Las máquinas de toda la vida por lo general tienen 3 rodillos y pocas líneas de pago — usualmente entre 1 y 5. Los símbolos son los tradicionales: frutas, BAR, sietes, campanas, herraduras. La jugabilidad es simple: girás los rodillos y esperás que coincidan los símbolos en una línea.

La gracia de las tradicionales es justamente esa sencillez. Ninguna features confusas. Apretás “spin” y en segundos conocés si ganaste o perdiste. Apropiadas para sesiones cortas.

Las slots de video reinventaron todo. Hoy podés hallar títulos con grids variables, miles de líneas, y funciones avanzadas como cluster pays, megaways, y multiplicadores progresivos.

Algo a destacar merecen las máquinas Megaways. Patentadas por Big Time Gaming, brindan hasta 117,649 formas de ganar en cada tirada, ya que el número de símbolos por rodillo cambia aleatoriamente.

Otro feature de las modernas son los tiradas extra. Estos modos son capaces de multiplicar las ganancias por fairspin 10, 100 o incluso 1000 veces. Sweet Bonanza, Sugar Rush, Gates of Olympus son ejemplos perfectos de esta familia de tragamonedas.

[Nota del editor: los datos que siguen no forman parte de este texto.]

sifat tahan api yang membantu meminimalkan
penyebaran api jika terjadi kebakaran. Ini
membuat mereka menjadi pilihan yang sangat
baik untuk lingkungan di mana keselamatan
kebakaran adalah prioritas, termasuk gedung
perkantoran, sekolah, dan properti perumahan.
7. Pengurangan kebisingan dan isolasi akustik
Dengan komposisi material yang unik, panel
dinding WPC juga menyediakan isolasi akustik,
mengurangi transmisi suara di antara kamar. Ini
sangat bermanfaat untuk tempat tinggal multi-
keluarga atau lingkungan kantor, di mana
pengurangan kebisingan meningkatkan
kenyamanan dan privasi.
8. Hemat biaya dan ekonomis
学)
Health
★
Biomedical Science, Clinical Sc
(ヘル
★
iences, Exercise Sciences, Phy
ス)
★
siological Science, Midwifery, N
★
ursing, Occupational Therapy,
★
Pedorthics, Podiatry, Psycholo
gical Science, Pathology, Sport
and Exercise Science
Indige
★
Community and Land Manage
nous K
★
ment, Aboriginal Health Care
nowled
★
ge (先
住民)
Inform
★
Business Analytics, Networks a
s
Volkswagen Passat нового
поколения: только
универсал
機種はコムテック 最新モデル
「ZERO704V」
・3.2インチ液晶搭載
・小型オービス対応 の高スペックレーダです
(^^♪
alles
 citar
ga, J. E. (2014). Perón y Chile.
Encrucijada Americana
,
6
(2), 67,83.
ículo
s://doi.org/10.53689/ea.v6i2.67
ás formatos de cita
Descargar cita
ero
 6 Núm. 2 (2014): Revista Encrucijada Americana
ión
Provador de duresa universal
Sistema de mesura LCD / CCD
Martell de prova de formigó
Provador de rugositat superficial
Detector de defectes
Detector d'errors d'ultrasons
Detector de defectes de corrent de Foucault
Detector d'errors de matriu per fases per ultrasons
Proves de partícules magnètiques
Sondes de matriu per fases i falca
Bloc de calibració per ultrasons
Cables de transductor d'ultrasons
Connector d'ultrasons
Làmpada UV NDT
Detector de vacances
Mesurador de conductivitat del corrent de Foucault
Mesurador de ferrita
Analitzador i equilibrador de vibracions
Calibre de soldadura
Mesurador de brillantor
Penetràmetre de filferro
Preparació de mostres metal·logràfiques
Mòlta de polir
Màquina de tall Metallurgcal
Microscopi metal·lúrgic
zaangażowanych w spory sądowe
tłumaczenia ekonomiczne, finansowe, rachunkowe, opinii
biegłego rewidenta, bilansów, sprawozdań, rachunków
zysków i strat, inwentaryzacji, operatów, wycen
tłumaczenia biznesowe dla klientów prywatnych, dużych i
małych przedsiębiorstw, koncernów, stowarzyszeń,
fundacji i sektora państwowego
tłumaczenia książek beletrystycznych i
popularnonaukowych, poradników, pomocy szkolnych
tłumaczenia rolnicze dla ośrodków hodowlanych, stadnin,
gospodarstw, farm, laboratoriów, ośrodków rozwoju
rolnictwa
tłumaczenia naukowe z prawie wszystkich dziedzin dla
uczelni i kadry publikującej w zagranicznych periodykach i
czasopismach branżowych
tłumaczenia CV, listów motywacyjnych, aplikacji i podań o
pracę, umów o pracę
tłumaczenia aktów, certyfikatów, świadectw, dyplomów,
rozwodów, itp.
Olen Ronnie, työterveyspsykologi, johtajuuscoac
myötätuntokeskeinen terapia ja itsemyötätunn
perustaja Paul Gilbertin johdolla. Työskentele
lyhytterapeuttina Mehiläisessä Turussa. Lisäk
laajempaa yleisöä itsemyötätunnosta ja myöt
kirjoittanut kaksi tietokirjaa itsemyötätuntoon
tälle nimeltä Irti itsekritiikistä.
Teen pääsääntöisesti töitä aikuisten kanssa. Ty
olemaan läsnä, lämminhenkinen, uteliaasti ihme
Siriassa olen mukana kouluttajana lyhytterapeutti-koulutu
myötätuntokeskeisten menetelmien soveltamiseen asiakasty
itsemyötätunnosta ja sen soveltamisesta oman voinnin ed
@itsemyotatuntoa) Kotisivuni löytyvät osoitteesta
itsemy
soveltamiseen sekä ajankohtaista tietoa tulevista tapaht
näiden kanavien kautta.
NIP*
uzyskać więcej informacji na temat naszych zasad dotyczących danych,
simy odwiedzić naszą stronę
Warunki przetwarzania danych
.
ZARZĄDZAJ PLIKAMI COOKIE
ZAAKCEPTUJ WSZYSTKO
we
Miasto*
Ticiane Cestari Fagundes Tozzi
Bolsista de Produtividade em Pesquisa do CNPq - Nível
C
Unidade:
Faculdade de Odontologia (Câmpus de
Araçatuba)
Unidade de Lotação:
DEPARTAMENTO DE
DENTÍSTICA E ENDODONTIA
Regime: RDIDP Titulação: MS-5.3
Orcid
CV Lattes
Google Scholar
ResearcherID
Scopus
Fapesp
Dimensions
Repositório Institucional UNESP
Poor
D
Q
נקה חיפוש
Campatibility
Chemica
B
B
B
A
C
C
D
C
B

¿Qué es más recomendable? Va en gustos. Las clásicas son perfectas para jugadas rápidas y para entender la forma de jugar. Las modernas ofrecen más entretenimiento con secuencias visuales, bonus rounds, y posibilidad de jackpots significativos.

Lo que yo haría si recién empezás: jugá los dos estilos en modo demo, sin arriesgar tu plata. Una vez que entendés qué te atrapa, ahí sí saltás a fondos real con criterio.